Biden’s honours list, includes both living and deceased from the worlds of Hollywood, sports, politics, technology, the military, academia, and civil rights and social justice advocacy.
Honorees include Academy Award-winning actor Denzel Washington and the late U.S. Senator John McCain.
McCain, who died of brain cancer in 2018, spent more than five years in captivity in Vietnam while serving in the U.S. Navy.
He later represented Arizona in both houses of Congress and was the Republican presidential nominee in 2008.

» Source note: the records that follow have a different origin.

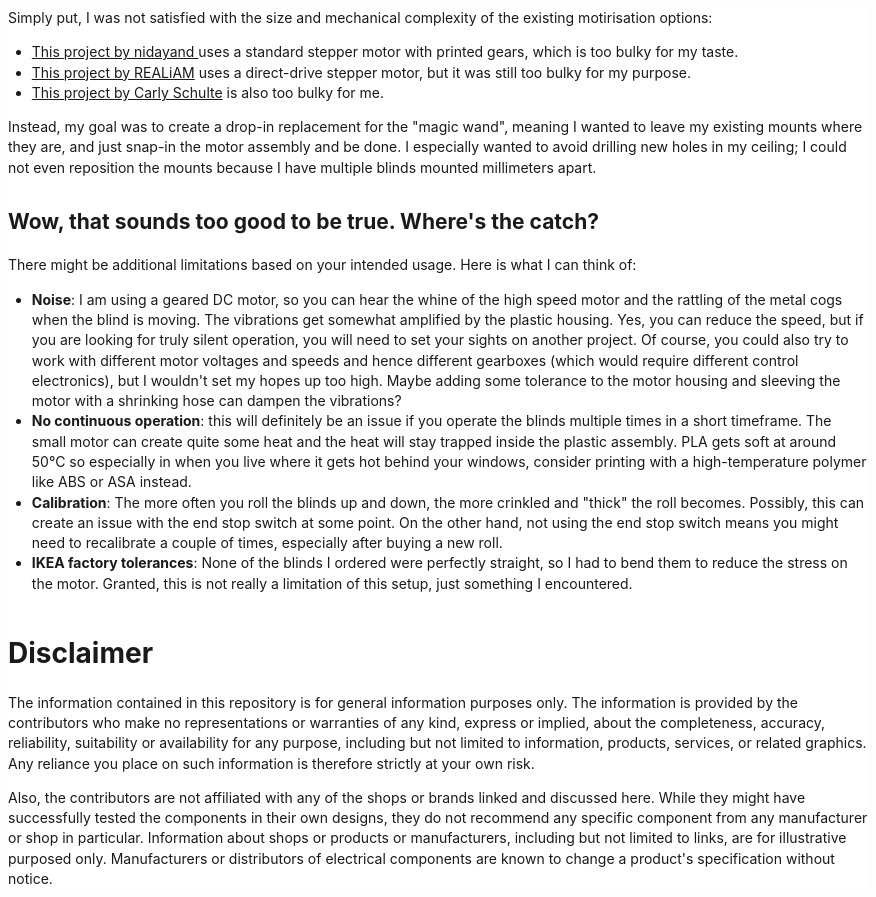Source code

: Simply put, I was not satisfied with the size and mechanical complexity of the existing motirisation options:
* [This project by nidayand ](https://www.thingiverse.com/thing:2392856) uses a standard stepper motor with printed gears, which is too bulky for my taste.
* [This project by REALiAM](https://www.thingiverse.com/thing:4889111) uses a direct-drive stepper motor, but it was still too bulky for my purpose.
* [This project by Carly Schulte](https://github.com/charlyschulte/diy-ikea-blinds) is also too bulky for me.

Instead, my goal was to create a drop-in replacement for the "magic wand", meaning I wanted to leave my existing mounts where they are, and just snap-in the motor assembly and be done. I especially wanted to avoid drilling new holes in my ceiling; I could not even reposition the mounts because I have multiple blinds mounted millimeters apart.

## Wow, that sounds too good to be true. Where's the catch?

There might be additional limitations based on your intended usage. Here is what I can think of:
* **Noise**: I am using a geared DC motor, so you can hear the whine of the high speed motor and the rattling of the metal cogs when the blind is moving. The vibrations get somewhat amplified by the plastic housing. Yes, you can reduce the speed, but if you are looking for truly silent operation, you will need to set your sights on another project. Of course, you could also try to work with different motor voltages and speeds and hence different gearboxes (which would require different control electronics), but I wouldn't set my hopes up too high. Maybe adding some tolerance to the motor housing and sleeving the motor with a shrinking hose can dampen the vibrations?
* **No continuous operation**: this will definitely be an issue if you operate the blinds multiple times in a short timeframe. The small motor can create quite some heat and the heat will stay trapped inside the plastic assembly. PLA gets soft at around 50°C so especially in when you live where it gets hot behind your windows, consider printing with a high-temperature polymer like ABS or ASA instead.
* **Calibration**: The more often you roll the blinds up and down, the more crinkled and "thick" the roll becomes. Possibly, this can create an issue with the end stop switch at some point. On the other hand, not using the end stop switch means you might need to recalibrate a couple of times, especially after buying a new roll.
* **IKEA factory tolerances**: None of the blinds I ordered were perfectly straight, so I had to bend them to reduce the stress on the motor. Granted, this is not really a limitation of this setup, just something I encountered.

# Disclaimer

The information contained in this repository is for general information purposes only. The information is provided by the contributors who make no representations or warranties of any kind, express or implied, about the completeness, accuracy, reliability, suitability or availability for any purpose, including but not limited to information, products, services, or related graphics. Any reliance you place on such information is therefore strictly at your own risk.

Also, the contributors are not affiliated with any of the shops or brands linked and discussed here. While they might have successfully tested the components in their own designs, they do not recommend any specific component from any manufacturer or shop in particular. Information about shops or products or manufacturers, including but not limited to links, are for illustrative purposed only. Manufacturers or distributors of electrical components are known to change a product's specification without notice.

Biden said McCain was a “dear friend” and “a hero.”
Washington is a double Oscar-winning actor, director and producer. He also has a Tony award, two Golden Globes and the Cecil B. DeMille Lifetime Achievement Award.

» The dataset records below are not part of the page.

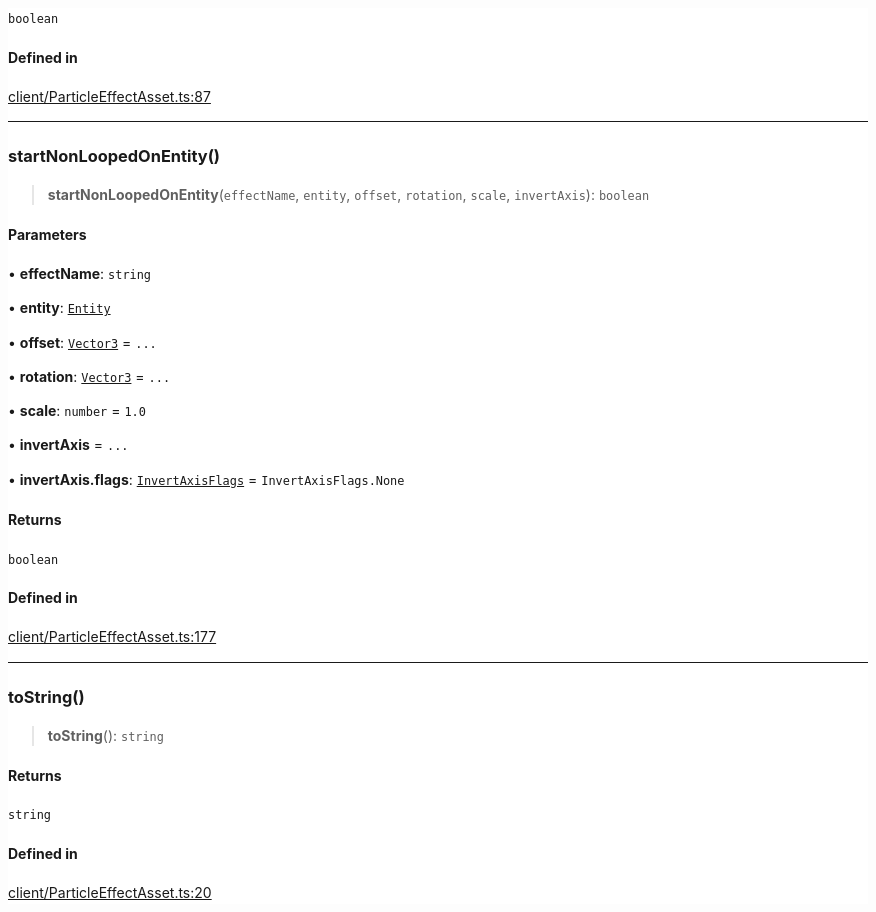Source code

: `boolean`

#### Defined in

[client/ParticleEffectAsset.ts:87](https://github.com/Purpose-Dev/fivem-ts/blob/main/src/client/ParticleEffectAsset.ts#L87)

***

### startNonLoopedOnEntity()

> **startNonLoopedOnEntity**(`effectName`, `entity`, `offset`, `rotation`, `scale`, `invertAxis`): `boolean`

#### Parameters

• **effectName**: `string`

• **entity**: [`Entity`](Entity.md)

• **offset**: [`Vector3`](../../Shared/classes/Vector3.md) = `...`

• **rotation**: [`Vector3`](../../Shared/classes/Vector3.md) = `...`

• **scale**: `number` = `1.0`

• **invertAxis** = `...`

• **invertAxis.flags**: [`InvertAxisFlags`](../enumerations/InvertAxisFlags.md) = `InvertAxisFlags.None`

#### Returns

`boolean`

#### Defined in

[client/ParticleEffectAsset.ts:177](https://github.com/Purpose-Dev/fivem-ts/blob/main/src/client/ParticleEffectAsset.ts#L177)

***

### toString()

> **toString**(): `string`

#### Returns

`string`

#### Defined in

[client/ParticleEffectAsset.ts:20](https://github.com/Purpose-Dev/fivem-ts/blob/main/src/client/ParticleEffectAsset.ts#L20)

He is a longtime spokesperson for the Boys & Girls Clubs of America.
Biden will also recognize Sandra Lindsay, the New York City nurse who rolled up her sleeve on live television in December 2020 to receive the first COVID-19 vaccine dose that was pumped into an arm.
Lindsay became an advocate for COVID-19 vaccinations.

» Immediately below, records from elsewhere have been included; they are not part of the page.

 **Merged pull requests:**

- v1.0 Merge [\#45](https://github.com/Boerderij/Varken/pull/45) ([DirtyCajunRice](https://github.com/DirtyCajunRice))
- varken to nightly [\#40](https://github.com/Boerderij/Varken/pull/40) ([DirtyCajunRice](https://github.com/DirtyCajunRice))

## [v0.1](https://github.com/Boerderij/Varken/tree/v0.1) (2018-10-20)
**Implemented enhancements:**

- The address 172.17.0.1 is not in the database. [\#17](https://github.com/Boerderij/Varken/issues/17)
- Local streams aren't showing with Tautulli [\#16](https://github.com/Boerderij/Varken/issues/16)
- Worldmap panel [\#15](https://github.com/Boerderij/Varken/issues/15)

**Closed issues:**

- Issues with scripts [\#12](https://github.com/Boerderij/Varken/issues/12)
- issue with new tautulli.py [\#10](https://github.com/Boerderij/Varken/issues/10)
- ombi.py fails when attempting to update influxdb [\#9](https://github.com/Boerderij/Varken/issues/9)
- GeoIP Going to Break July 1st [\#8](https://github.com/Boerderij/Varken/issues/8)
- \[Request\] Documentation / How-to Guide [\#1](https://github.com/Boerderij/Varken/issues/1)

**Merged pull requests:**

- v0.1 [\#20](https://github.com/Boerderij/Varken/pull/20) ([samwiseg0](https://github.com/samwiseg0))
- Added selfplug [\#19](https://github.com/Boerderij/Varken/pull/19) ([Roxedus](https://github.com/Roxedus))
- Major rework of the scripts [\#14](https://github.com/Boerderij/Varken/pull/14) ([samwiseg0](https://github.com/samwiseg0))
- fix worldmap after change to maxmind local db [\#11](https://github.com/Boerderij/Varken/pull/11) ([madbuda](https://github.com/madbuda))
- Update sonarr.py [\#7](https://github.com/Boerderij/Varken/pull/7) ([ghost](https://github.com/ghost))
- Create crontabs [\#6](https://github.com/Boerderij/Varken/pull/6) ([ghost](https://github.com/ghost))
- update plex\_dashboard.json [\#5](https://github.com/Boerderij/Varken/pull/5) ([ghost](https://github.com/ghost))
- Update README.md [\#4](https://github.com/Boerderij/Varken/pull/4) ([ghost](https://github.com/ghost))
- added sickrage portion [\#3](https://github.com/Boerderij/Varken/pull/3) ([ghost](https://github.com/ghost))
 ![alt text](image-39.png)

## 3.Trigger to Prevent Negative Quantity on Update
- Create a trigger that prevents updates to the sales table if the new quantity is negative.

The other 12 medal recipients are:
–Sister Simone Campbell, a member of the Sister of Social Service and a former executive director of NETWRK, a Catholic social justice organization.
–Julieta Garcia, a former president of the University of Texas at Brownsville, Garcia was the first Latina to become a college president.
–Gabrielle Giffords, a former U.S. House member from Arizona, who founded Giffords, an organization dedicated to ending gun violence. She was shot in the head in January 2011 during a constituent event in Tucson and was gravely wounded.
–Fred Gray was one of the first Black members of the Alabama Legislature after Reconstruction. He was a prominent civil rights attorney who represented Rosa Parks, the NAACP and Martin Luther King Jr.
–Steve Jobs, the co-founder, chief executive and chair of Apple Inc. He died in 2011.
–Father Alexander Karloutsos, the assistant to Archbishop Demetrios of America, who has counseled several U.S. presidents.
–Khizr Khan, an immigrant from Pakistan, whose son, a military officer was killed in Iraq. Khan became a target of Donald Trump’s wrath, after speaking at the 2016 Democratic National Convention.
–Diane Nash, a founding member of the Student Nonviolent Coordinating Committee, Nash organized some of the most important 20th century civil rights campaigns and worked with King.
–Alan Simpson, the retired U.S. senator from Wyoming, who served with Biden and has been a prominent advocate for campaign finance reform, responsible governance and marriage equality.
–Richard Trumka, president of the 12.5 million-member AFL-CIO for more than a decade at the time of his August 2021 death. He was a past president of the United Mine Workers.
–Wilma Vaught, a brigadier general. He is one of the most decorated women in U.S. military history, breaking gender barriers as she has risen through the ranks. When Vaught retired in 1985, she was one of only seven female generals in the Armed Forces.
–Raúl Yzaguirre, a civil rights advocate. Yzaguirre was president and CEO of the National Council of La Raza for 30 years. He served as U.S. ambassador to the Dominican Republic under Obama.
The award is the highest United States’ civilian honour.
The honour, awarded to those who have made “exemplary contributions” to the United States, global peace or other endeavours, will be given July 7.
“These seventeen Americans demonstrate the power of possibilities and embody the soul of the nation – hard work, perseverance, and faith,” the White House said in a statement Friday.